[Collected data]

====================

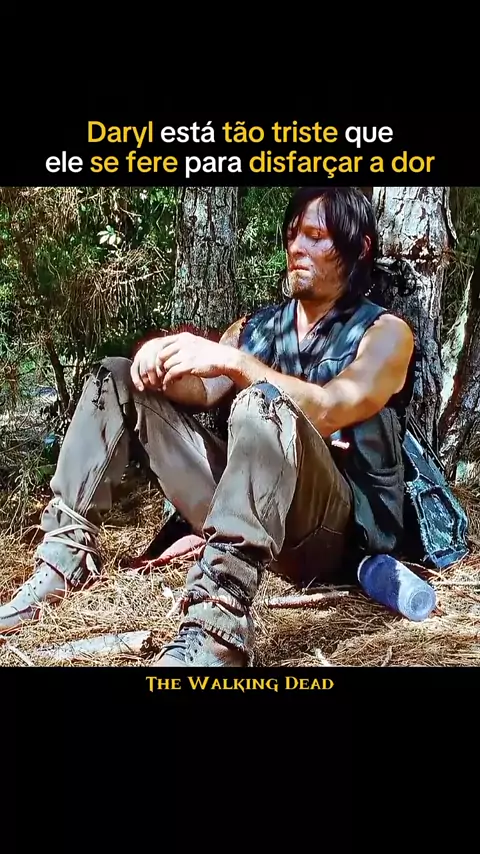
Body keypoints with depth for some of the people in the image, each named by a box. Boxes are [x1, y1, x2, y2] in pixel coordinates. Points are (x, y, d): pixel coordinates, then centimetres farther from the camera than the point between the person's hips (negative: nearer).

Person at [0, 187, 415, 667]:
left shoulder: (385, 333, 2)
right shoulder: (254, 326, 18)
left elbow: (329, 411, -18)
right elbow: (200, 391, 2)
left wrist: (231, 361, -26)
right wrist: (164, 365, -20)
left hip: (344, 528, -6)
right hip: (249, 509, 6)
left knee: (263, 403, -37)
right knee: (117, 381, 3)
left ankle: (217, 629, -51)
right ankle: (65, 553, -12)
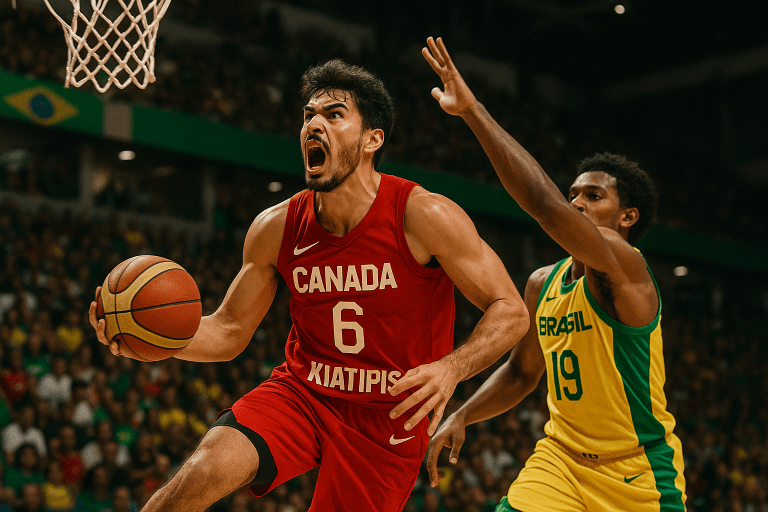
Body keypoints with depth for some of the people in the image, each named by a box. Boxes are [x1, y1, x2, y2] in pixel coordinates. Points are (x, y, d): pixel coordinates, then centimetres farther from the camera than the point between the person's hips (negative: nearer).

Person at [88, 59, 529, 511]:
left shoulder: (424, 216, -16)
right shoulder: (276, 228, -5)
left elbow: (511, 311, -13)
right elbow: (229, 332, 4)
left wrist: (452, 367, -33)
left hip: (391, 415, -2)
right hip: (302, 390, 2)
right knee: (207, 469, -24)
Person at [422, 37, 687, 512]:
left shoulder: (626, 266, -19)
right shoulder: (543, 283, 5)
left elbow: (545, 203, -34)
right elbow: (522, 371, 20)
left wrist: (474, 110, -35)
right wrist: (461, 417, 4)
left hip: (637, 473, -5)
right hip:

====================

Your answer must be the full set of entries, set down exactly and without pictures.

Expected output:
Body keypoints with depth for some of the people in the image, each named by a box. Boxes are [x1, y1, x2, y2] in pixel coordinates. Points are (x, y, d): pixel coordinates, then centimetres farther from the camera than the point between the person's hips (negative: nearer).

Person at [0, 187, 415, 667]:
left shoulder: (385, 333, 2)
right shoulder: (254, 326, 18)
left elbow: (329, 411, -18)
right elbow: (200, 391, 2)
left wrist: (231, 361, -26)
right wrist: (164, 365, -20)
left hip: (344, 528, -6)
right hip: (249, 509, 6)
left knee: (263, 403, -37)
right knee: (117, 381, 3)
left ankle: (217, 629, -51)
right ankle: (65, 553, -12)
Body keypoints with depth for some of the people in the image, each named by a box. Boxes are [x1, y1, x2, y2] in pixel coordinates. Points are (x, y, d): pixel coordinates, then centimetres farther from the camera than the point between the person's hips (negative: nearer).

Person at [88, 59, 529, 511]:
left shoulder: (424, 216, -16)
right shoulder: (276, 228, -5)
left elbow: (511, 311, -13)
right elbow: (229, 332, 4)
left wrist: (452, 367, -33)
left hip: (391, 415, -2)
right hip: (302, 390, 2)
right knee: (207, 469, -24)
Person at [422, 37, 687, 512]:
left shoulder: (626, 266, -19)
right shoulder: (543, 283, 5)
left elbow: (545, 203, -34)
right elbow: (522, 371, 20)
left wrist: (474, 110, -35)
right wrist: (461, 417, 4)
left hip: (637, 473, -5)
right hip:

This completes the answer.